ProVoice and NXDN48 not auto-detected as use different symbol rates (9600 and 2400) than most formats (4800).
MBE speech synthesis is broken down into two main types of sounds, "Voiced" and "Unvoiced". Voiced speech bands are synthesized with a single sine wave centered in the frequency band with the appropriate phase and amplitude.
Unvoiced speech is supposed to be generated with a noise source, 256
point DFT a number of band filters, followed by a 256 point inverse DFT.
For computational simplicity mbelib uses a different method. For each
unvoiced speech band, a number of sine waves are generated, each with a
different random initial phase. The number of waves used per band is
controlled by the
-u option. A setting of 4 would approximate the
performance of the 256 point DFT method as the maximum number of voice
bands is 56, and very low frequencies are not synthesized. Values less
than 3 have a noticable lack of unvoiced speech and/or artifacts. The
defualt of 3 provides good speech quality with reasonable cpu use.
Increasing the quality above the default rapidly consumes more CPU for
increasingly diminishing returns.
-A <num> QPSK modulation auto detection threshold (default=26) -S <num> Symbol buffer size for QPSK decision point tracking (default=36) -M <num> Min/Max buffer size for QPSK decision point tracking (default=15)
Decryption of speech is NOT supported, even if you lawfully posess the encryption keys. Decryption support will not be added in the future as the authors wish to steer as far away from the legal issues associated with encryption as possible.

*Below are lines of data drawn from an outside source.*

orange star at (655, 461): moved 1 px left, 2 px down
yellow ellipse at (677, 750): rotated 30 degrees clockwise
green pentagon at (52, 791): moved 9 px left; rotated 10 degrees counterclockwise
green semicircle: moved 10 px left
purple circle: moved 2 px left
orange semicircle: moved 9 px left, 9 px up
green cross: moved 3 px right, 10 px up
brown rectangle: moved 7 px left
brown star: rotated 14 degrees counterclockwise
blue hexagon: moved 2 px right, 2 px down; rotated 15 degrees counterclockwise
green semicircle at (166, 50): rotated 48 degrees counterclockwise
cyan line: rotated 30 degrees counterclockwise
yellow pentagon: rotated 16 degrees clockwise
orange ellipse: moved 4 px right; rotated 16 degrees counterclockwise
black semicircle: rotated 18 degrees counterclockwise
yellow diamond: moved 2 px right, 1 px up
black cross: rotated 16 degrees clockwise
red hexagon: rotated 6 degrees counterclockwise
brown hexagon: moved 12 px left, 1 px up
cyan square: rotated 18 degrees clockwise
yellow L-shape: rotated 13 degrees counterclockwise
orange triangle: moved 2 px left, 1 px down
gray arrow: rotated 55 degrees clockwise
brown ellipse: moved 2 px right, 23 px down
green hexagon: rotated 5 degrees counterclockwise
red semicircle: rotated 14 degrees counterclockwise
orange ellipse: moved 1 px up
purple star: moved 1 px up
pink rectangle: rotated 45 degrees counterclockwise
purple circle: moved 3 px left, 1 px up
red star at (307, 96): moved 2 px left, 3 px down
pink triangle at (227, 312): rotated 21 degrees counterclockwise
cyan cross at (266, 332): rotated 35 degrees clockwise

We realize that there are many legitemate and lawful uses of decryption software including system/interoperability testing and lawful monitoring. This software is distributed under a liberal BSD license so there is nothing to stop others from supplying patches, forking this project or incorporating it into a commercial product and adding decryption support. There is support for displaying the encryption sync bits transmitted in the clear on P25 Phase 1 systems. These bits do not allow for the decryption of signals without the secret encryption keys. The encryption sync bits are useful for determining whether a signal is encrypted vs merely noisy or degraded. As the encryption sync bits typically include long strings of zeros when a transmission is not encrypted they can also be used to visually estimate bit error rates.